Half an hour later, we passed through a major interchange.
“Wait! Stop! They turned off!”
The driver swore. “We have to wait until the next interchange to turn around. About fifteen minutes.”
I had always hated trying to track someone on a high-speed freeway for just that reason. But we were so far behind at that point, I decided it probably didn’t matter.
It was an antsy, fidgety time until we took the off-ramp and wound our way back onto the freeway going the other way. Kind of comical in a way, as I counted fifteen vehicles in our caravan.

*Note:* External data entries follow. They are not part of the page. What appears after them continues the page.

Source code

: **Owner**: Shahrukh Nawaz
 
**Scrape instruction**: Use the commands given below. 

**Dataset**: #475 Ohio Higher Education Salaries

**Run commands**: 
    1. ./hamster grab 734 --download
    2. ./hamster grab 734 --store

I picked up Verner’s essence as soon as we met the road going south. It appeared the Knights were headed back to Zürich, but there was a lot of territory between us and the city. They could bury him almost anywhere.
“Do we have any food?” I asked.
Gertrude passed me a sack. “Courtesy of Frau Buckner.”
“Want some?” I asked.
“Nope, we all brought our own.”
A roll, a sausage, a chunk of cheese, and an apple. I wolfed everything down.